> **Selected excerpt**:
By Petrina D'Souza, 12 May, 2015 03:31 PM
  • INTRODUCING KARAN BAJAJ
For New York-based Karan Bajaj – author of best-selling contemporary novels, Keep Off the Grass (2008) and Johnny Gone Down (2010) – writing is an expression of his deepest ideas, and of thoughts that he can’t even articulate verbally to himself. 
 
Talking about his passion and interest for writing, he says, “Six years after leaving India for the first time and living a nomadic existence in Philippines, Singapore, Europe, and the US, I felt a deep stirring within me that I had stories to share and my own unique insight into the messy, glorious human condition. The need to express these ideas got me interested in writing. Over the last eight years, it’s been satisfying to see my writing evolve as my ideas have deepened.”

> **Source material**:
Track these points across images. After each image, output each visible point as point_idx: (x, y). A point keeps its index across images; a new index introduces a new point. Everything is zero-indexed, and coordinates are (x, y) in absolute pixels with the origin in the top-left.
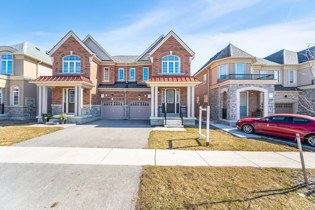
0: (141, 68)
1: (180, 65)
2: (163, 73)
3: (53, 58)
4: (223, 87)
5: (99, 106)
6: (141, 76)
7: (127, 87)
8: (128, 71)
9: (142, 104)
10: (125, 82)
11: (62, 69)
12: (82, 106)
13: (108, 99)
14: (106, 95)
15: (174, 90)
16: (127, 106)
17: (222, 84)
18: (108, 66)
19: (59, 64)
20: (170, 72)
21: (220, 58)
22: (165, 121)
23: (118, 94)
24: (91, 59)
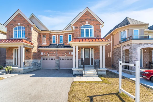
0: (66, 35)
1: (93, 31)
2: (81, 37)
3: (7, 28)
4: (125, 46)
5: (39, 60)
6: (67, 40)
7: (58, 47)
8: (58, 37)
9: (68, 59)
10: (56, 45)
11: (13, 35)
12: (23, 60)
14: (44, 53)
16: (58, 60)
17: (123, 44)
18: (45, 34)
19: (11, 32)
20: (86, 36)
21: (121, 26)
22: (83, 71)
23: (52, 52)
24: (32, 28)
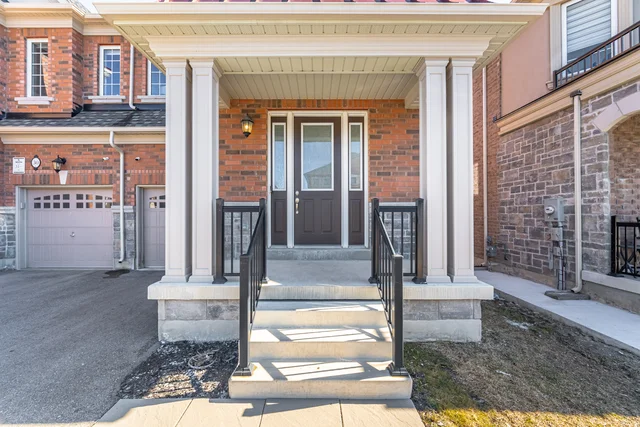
5: (3, 210)
10: (122, 107)
13: (45, 180)
14: (36, 162)
15: (337, 121)
16: (129, 208)
18: (46, 31)
23: (87, 158)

> **Task to carry out**: Copy out the whole passage introducing Karan Bajaj, word for word. The data that accompanies this passage has no connection to it.

> **Solution to this task**:
By Petrina D'Souza, 12 May, 2015 03:31 PM
  • INTRODUCING KARAN BAJAJ
For New York-based Karan Bajaj – author of best-selling contemporary novels, Keep Off the Grass (2008) and Johnny Gone Down (2010) – writing is an expression of his deepest ideas, and of thoughts that he can’t even articulate verbally to himself. 
 
Talking about his passion and interest for writing, he says, “Six years after leaving India for the first time and living a nomadic existence in Philippines, Singapore, Europe, and the US, I felt a deep stirring within me that I had stories to share and my own unique insight into the messy, glorious human condition. The need to express these ideas got me interested in writing. Over the last eight years, it’s been satisfying to see my writing evolve as my ideas have deepened.”